Contorno psicologico dell'allenatore

Lo sport è un passatempo, un’attività ricreativa, un veicolo socializzante. Lo sport è pratica e scopo del raggiungimento di un traguardo, un punto di arrivo. Soffermiamoci semplicemente a queste minuscole e approssimate definizioni.
Sono un allenatore, per più di
venti anni ho vestito la maglia da giocatore, lo sport, il calcio a 5 in
particolare mi ha impartito tante lezioni di vita ma soprattutto, in me ha
sviluppato determinati stili di vita. Vorrei soffermarmi su determinate figure
che hanno colto l’attenzione dello sguardo, giocatori che, portandosi dietro un
definito carattere, hanno trasfigurato apparentemente la propria attività
comportamentale. Nello sport così come nella vita esistono atleti con un alto
spirito trascinante, atleti dal carattere vincente pur non avendo mai vinto e
poi ci sono per mia identificazione, gli adrenalinici. Un giocatore deve
giocare sempre per vincere, lo deve fare in un contesto di squadra, per una
squadra, per sé stesso e per raggiungere un obiettivo societario, di gruppo. Un
allenatore non gioca a perdere, questo concetto sfugge spesso e volentieri per
autogiustificazione all’atleta stesso. Prima di divenire allenatore si è stati
allenati, è un passaggio di testimone che avviene in più occasioni nello sport.
Si sviluppa un praticare con esempi vissuti sulla propria pelle, modificando
determinati aspetti e sviluppandone altri. Per concretezza ho sempre definito l’allenatore
un perdente. Si perde pur vincendo la
partita perfetta in assoluto. Il mister è un uomo solo che giudica decine di
atleti, decine di atleti giudicano un uomo solo. Si lavora così per un’intera
settimana arrivando al fatidico minuto in cui per ragioni regolamentari bisogna
effettuare determinate scelte, i
convocati per la gara.
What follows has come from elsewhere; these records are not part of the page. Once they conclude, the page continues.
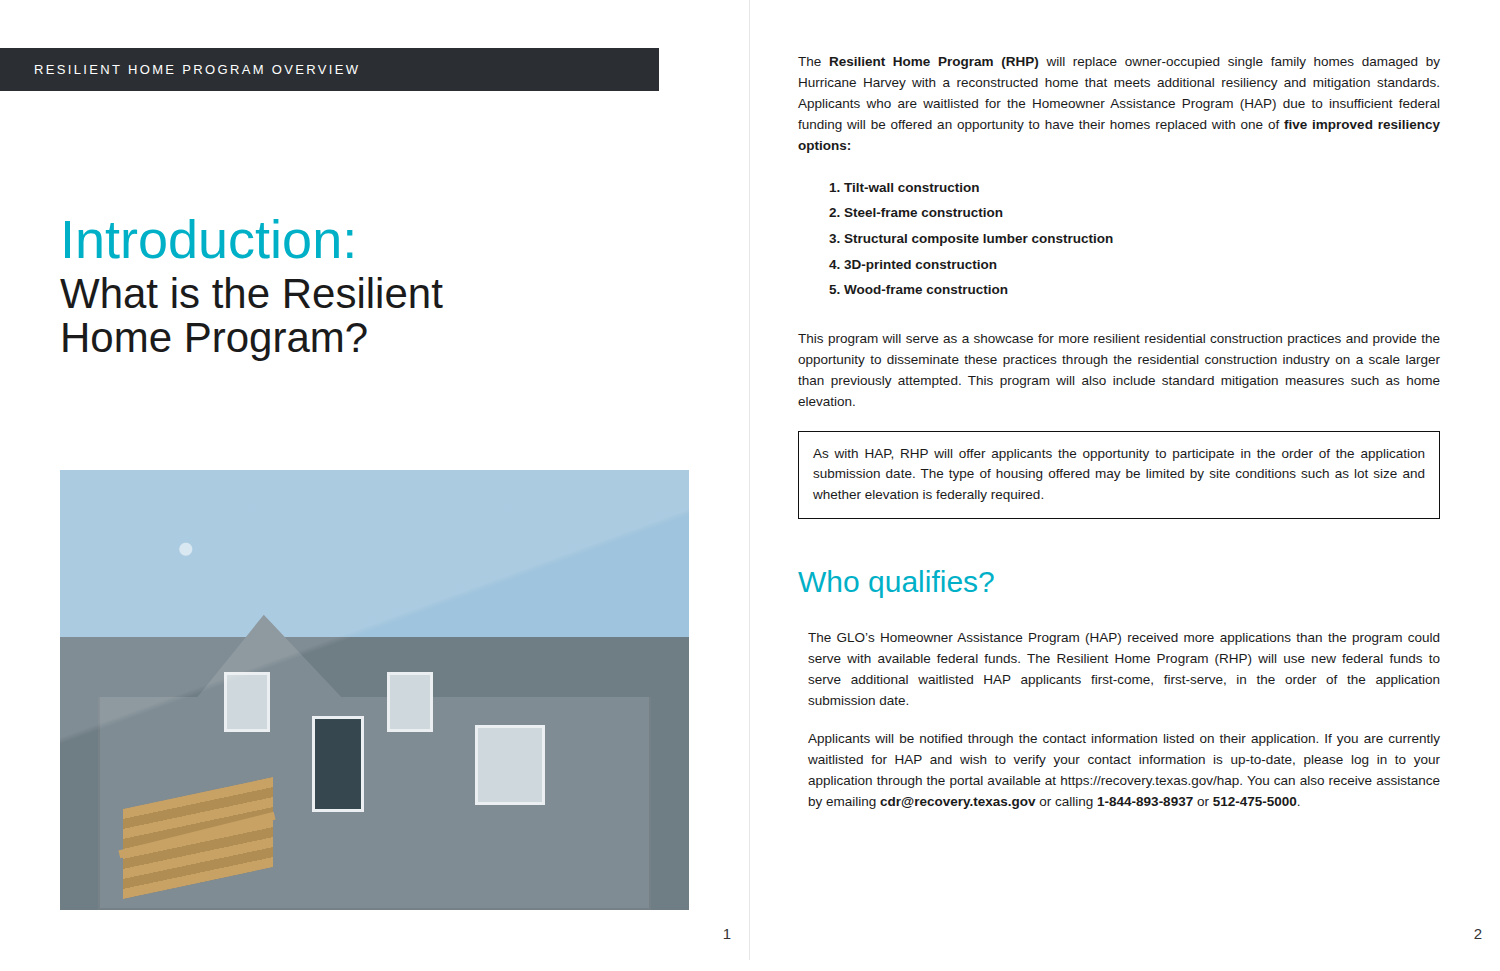RESILIENT HOME PROGRAM OVERVIEW
Introduction: What is the Resilient
Home Program?
1
The Resilient Home Program (RHP) will replace owner-occupied single family homes damaged by Hurricane Harvey with a reconstructed home that meets additional resiliency and mitigation standards. Applicants who are waitlisted for the Homeowner Assistance Program (HAP) due to insufficient federal funding will be offered an opportunity to have their homes replaced with one of five improved resiliency options:
Tilt-wall construction
Steel-frame construction
Structural composite lumber construction
3D-printed construction
Wood-frame construction
This program will serve as a showcase for more resilient residential construction practices and provide the opportunity to disseminate these practices through the residential construction industry on a scale larger than previously attempted. This program will also include standard mitigation measures such as home elevation.
As with HAP, RHP will offer applicants the opportunity to participate in the order of the application submission date. The type of housing offered may be limited by site conditions such as lot size and whether elevation is federally required.
Who qualifies?
The GLO’s Homeowner Assistance Program (HAP) received more applications than the program could serve with available federal funds. The Resilient Home Program (RHP) will use new federal funds to serve additional waitlisted HAP applicants first-come, first-serve, in the order of the application submission date.
Applicants will be notified through the contact information listed on their application. If you are currently waitlisted for HAP and wish to verify your contact information is up-to-date, please log in to your application through the portal available at https://recovery.texas.gov/hap. You can also receive assistance by emailing cdr@recovery.texas.gov or calling 1-844-893-8937 or 512-475-5000.
2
Per ragioni numeriche un numero di atleti restano
fuori e inconsciamente per questi soggetti, il mister ha di già, pur vincendo
la futura gara, commesso degli errori. Effettuando la gara si aggiungono all’elenco
altri atleti che per ragioni legati alla questione tattica non prendono parte
al match. Si vince la partita e coloro che l’hanno disputata attivamente si
prendono i meriti. L’allenatore ha perso pur vincendo. Dopo tanti anni mi sono
reso conto di una realtà fondamentale. Solo da pochi si ricevano i giusti
ringraziamenti e solo pochi si accorgono realmente dei propri errori. L’allenatore
è una figura da sfruttare per giustificare i propri errori, additare il proprio
fallimento, il non accettare il proprio limite atletico, il non voler ammettere
che forse era doveroso sprecare qualche goccia di sudore in più nell’attività
piuttosto che nel sviluppare concetti soggettivi falsati. Arrivato a questo
punto, dove risiede la base concettuale di queste mie considerazioni? Dopo poco
più di vent’anni da giocatore, sono diventato allenatore per allenare ma la mia
vittoria più grande è stata quella che, dopo due decenni ho capito i miei
allenatori e i miei errori da giocatore. Si potrebbe scrivere all’infinito ed
avere per visione propria (da giocatore stesso) sempre e pur sempre torto. Penso
che bisogna trasportare anche in Italia, un modello in voga in alcune parte del
mondo. Ci sono colleghi che non danno spiegazioni di determinate decisioni,
scelte. Hanno sviluppato un modello soggettivo e di breve periodo dove, fanno
vivere a determinati atleti la settimana dell’allenatore e i rispettivi
intrecci, dove tantissimo tempo viene assorbito dai continui auto aggiornamenti,
rapporti che vanno mantenuti e stress che va autoregolato di volta in volta.
Un allenatore si giudica dopo averne provato altri, una bilancia non si bilancia con un solo peso.
Un allenatore si giudica dopo averne provato altri, una bilancia non si bilancia con un solo peso.